» **Objective 1**: Please echo the album article between "Singles from It's" and "US album charts.", inclusive.
» **Objective 2**: List every song title named in the album article.
» **Objective 3**:
Answer these questions from the album article:
(a) Who produced the album?
(b) What is the album's total length?
(c) How many songs were on each side of the original vinyl LP?

* Start Reading passage *

Studio album by Ed Ames
- Released: December 1965
- Studios: RCA Victor's Studio "A", New York City, New York
- Genre: Pop
- Length: 32:27
- Label: RCA Victor
- Producer: Jim Foglesong;

Ed Ames chronology
| My Kind of Songs (1965) | It's a Man's World (1965) | More I Cannot Wish You (1966) |

Singles from It's a Man's World
- "River Boy" Released: January 1966;

= It's a Man's World (Ed Ames album) =

It's a Man's World is a studio album by American singer and actor Ed Ames released in late 1965. It was his fourth original album for RCA Victor Records. It contained a total of 12 tracks, including one lead single. The material chosen was a mix between contemporary, original songs and traditional pop standards. The album received a positive critical reception following its release, and made a small impression on the US album charts.

==Background, recording and content==
Ed Ames had been a recording artist for RCA Victor since the 1950s, gaining prominence during his time with the Ames Brothers. By 1965, Ames had established a solo recording career following the release of Opening Night with Ed Ames, The Ed Ames Album, and My Kind of Songs. It's a Man's World was produced by Jim Foglesong, and was one of two to be recorded at RCA Victor's Studio "A", located in New York City, New York. Foglesong would produce for Ames for the rest of the decade.

It's a Man's World consisted of 12 tracks in total. Selections included various musical, folk and pop songs, such as "Feeling Good" from The Roar of the Greasepaint – The Smell of the Crowd, "Luck Be a Lady" from Guys and Dolls, "A Man and a Woman" from the namesake film released in 1966, A Man and a Woman. "Mingo, the Man with the Bullwhip" was an Ames original, with him doing the bullwhip noises featured in the song. "Daniel Boone" along with "River Boy" were also Ames originals, the latter getting a single release in late January 1966.

== Release ==

The album was originally released in December 1965 by RCA Victor. It was the fourth studio album of Ames' solo singing career. The label originally offered it as a vinyl LP, with six songs on "Side A" and six songs on "Side B". It was available in stereo and monaural sound. Since then, it has been digitized onto streaming platforms in the 2020s as well.

* End Reading passage *
* Start Extracted material *

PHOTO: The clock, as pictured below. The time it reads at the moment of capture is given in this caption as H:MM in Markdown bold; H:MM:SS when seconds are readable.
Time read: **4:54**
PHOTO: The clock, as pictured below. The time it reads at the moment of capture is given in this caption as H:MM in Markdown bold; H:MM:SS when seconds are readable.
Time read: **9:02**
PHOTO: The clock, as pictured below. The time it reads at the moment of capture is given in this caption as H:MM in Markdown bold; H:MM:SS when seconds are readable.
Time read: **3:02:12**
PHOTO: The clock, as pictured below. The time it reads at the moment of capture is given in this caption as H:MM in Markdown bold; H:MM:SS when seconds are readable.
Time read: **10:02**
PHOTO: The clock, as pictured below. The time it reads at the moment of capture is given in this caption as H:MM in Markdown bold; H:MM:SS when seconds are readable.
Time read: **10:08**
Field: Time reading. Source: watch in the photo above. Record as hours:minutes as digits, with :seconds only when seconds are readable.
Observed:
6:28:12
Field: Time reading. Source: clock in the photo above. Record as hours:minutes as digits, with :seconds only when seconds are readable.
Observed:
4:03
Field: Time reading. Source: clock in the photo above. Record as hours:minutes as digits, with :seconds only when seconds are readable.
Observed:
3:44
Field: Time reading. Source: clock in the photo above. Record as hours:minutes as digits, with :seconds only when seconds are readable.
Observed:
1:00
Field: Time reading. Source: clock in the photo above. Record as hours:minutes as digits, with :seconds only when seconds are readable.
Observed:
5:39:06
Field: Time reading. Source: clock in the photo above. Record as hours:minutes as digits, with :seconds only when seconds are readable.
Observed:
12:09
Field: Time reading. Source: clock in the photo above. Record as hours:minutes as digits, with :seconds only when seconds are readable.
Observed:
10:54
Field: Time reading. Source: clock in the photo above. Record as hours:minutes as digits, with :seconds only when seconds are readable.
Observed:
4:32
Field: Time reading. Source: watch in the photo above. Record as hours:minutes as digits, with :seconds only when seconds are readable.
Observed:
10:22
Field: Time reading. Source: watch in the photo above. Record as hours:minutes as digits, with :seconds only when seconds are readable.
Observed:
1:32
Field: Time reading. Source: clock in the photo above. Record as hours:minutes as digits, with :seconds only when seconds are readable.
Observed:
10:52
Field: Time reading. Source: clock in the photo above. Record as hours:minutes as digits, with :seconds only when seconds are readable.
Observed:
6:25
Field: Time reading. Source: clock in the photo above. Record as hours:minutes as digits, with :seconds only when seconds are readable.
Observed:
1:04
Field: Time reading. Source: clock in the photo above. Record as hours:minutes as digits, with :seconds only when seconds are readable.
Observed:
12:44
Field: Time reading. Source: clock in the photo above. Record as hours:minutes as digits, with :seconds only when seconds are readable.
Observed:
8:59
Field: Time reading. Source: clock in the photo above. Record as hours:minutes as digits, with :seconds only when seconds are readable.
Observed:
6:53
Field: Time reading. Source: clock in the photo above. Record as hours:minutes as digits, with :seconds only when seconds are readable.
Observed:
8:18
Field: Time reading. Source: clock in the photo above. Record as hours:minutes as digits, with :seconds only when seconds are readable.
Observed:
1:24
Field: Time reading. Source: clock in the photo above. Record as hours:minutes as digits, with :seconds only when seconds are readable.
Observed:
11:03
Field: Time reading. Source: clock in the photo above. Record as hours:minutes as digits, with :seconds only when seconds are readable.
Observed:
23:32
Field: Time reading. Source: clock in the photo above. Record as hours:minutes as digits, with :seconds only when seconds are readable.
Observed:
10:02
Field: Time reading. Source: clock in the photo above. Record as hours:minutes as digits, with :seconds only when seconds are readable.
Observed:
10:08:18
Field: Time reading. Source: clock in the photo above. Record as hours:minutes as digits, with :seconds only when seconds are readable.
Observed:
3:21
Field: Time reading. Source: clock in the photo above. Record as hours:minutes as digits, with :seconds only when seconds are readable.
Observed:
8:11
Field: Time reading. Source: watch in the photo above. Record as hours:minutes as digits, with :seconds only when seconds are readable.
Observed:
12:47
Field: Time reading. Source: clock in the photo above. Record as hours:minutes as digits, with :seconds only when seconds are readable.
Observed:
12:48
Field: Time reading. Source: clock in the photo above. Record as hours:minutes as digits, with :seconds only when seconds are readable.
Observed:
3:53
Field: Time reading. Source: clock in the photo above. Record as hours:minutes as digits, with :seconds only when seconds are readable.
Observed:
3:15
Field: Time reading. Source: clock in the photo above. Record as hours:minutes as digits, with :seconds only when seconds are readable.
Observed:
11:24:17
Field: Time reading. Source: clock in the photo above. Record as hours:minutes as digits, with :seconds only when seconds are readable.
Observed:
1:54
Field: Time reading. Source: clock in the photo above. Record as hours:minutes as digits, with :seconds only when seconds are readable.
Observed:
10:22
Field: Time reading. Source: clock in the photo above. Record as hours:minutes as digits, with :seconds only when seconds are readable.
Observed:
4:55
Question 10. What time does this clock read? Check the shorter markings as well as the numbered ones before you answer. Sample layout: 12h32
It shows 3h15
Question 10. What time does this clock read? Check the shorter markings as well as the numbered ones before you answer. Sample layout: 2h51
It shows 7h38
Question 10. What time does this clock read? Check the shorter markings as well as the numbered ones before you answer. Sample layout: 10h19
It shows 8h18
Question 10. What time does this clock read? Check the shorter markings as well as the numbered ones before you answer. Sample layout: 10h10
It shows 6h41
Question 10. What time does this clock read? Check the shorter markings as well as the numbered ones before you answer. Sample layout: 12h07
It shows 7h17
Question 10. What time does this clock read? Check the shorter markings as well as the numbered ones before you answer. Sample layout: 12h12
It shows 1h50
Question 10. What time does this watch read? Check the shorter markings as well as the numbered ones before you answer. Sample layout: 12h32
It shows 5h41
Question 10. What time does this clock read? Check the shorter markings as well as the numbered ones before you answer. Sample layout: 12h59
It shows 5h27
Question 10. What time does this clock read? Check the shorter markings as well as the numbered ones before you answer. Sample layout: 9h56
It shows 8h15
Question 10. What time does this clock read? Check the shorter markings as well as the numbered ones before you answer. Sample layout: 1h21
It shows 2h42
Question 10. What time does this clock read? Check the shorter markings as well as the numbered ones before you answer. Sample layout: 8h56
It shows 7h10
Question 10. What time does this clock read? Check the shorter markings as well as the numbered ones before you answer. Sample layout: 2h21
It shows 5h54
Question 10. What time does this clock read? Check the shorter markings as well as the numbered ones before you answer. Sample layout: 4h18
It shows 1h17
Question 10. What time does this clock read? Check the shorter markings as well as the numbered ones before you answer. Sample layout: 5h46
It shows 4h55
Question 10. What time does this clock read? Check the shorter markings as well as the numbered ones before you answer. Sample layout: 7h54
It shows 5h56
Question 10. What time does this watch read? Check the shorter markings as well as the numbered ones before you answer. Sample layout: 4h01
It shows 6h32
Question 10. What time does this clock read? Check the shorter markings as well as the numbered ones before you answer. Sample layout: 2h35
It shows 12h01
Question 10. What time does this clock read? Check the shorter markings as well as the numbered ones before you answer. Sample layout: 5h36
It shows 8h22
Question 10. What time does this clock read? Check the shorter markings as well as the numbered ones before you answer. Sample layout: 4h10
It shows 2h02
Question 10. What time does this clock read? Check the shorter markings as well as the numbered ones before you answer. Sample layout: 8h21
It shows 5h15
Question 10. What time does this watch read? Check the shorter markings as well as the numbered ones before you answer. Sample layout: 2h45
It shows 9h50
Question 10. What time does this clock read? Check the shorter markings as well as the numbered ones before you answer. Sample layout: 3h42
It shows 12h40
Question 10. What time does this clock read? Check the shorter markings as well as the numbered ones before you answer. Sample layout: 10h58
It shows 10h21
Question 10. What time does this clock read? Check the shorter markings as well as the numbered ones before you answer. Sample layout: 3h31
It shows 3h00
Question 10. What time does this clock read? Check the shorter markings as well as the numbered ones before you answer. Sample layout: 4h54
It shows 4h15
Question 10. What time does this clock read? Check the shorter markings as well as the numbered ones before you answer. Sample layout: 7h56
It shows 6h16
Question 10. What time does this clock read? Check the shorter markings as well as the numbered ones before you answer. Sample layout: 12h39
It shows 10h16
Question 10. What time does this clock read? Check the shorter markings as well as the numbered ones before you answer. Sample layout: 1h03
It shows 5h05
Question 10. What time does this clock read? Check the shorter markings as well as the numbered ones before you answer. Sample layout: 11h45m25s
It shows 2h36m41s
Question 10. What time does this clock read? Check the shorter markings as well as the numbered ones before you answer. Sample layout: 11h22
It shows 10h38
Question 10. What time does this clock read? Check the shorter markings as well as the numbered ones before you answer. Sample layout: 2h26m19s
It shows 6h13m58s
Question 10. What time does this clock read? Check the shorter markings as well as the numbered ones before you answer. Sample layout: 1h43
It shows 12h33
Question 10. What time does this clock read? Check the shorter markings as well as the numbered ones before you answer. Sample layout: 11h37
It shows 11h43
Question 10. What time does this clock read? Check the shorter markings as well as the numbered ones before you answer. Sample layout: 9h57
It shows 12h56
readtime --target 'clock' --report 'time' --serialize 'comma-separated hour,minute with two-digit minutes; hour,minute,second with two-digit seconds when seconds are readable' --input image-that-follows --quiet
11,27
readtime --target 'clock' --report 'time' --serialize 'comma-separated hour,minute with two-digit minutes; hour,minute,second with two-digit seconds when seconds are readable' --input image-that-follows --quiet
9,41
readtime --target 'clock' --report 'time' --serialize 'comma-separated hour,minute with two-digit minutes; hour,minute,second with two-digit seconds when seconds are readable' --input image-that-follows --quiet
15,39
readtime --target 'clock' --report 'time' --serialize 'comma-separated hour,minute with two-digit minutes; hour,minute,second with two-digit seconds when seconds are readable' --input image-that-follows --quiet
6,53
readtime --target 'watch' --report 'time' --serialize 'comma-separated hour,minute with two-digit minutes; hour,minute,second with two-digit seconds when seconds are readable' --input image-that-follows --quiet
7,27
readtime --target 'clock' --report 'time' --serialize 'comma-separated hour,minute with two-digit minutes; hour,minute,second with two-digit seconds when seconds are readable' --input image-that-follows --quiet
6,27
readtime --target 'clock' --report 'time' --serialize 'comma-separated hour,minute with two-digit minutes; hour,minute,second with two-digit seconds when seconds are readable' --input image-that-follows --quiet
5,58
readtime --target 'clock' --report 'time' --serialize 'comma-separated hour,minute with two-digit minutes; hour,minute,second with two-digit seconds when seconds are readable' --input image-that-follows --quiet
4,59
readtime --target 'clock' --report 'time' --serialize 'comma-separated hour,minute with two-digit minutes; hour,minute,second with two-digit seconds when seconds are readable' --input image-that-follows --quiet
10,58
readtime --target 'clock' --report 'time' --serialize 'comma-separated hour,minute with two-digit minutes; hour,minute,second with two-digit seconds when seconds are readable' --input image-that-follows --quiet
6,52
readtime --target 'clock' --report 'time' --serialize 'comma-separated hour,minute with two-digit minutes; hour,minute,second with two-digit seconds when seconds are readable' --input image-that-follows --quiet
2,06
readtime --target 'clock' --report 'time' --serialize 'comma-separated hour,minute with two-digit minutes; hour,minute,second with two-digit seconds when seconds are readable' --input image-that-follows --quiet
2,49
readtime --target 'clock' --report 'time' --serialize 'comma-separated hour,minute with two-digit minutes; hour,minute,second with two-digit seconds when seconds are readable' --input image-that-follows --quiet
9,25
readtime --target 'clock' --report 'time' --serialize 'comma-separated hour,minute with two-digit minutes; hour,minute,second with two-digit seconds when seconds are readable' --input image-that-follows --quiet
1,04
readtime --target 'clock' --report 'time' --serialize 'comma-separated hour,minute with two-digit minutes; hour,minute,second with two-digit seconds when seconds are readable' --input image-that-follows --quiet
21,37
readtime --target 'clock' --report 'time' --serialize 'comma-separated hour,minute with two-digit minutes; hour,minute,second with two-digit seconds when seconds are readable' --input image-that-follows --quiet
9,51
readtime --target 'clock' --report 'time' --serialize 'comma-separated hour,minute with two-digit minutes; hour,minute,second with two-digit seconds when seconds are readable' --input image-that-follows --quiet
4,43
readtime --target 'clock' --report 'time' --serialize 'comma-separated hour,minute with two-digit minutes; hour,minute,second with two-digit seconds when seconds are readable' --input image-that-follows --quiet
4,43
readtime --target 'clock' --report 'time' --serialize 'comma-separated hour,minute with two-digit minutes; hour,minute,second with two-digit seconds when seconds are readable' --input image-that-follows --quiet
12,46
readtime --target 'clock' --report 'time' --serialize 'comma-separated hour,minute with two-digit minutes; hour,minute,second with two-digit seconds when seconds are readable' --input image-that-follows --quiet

* End Extracted material *

» **Complete output 1**:
Singles from It's a Man's World
- "River Boy" Released: January 1966;

= It's a Man's World (Ed Ames album) =

It's a Man's World is a studio album by American singer and actor Ed Ames released in late 1965. It was his fourth original album for RCA Victor Records. It contained a total of 12 tracks, including one lead single. The material chosen was a mix between contemporary, original songs and traditional pop standards. The album received a positive critical reception following its release, and made a small impression on the US album charts.

» **Complete output 2**:
"Feeling Good"
"Luck Be a Lady"
"A Man and a Woman"
"Mingo, the Man with the Bullwhip"
"Daniel Boone"
"River Boy"

» **Complete output 3**:
(a) Jim Foglesong
(b) 32:27
(c) Six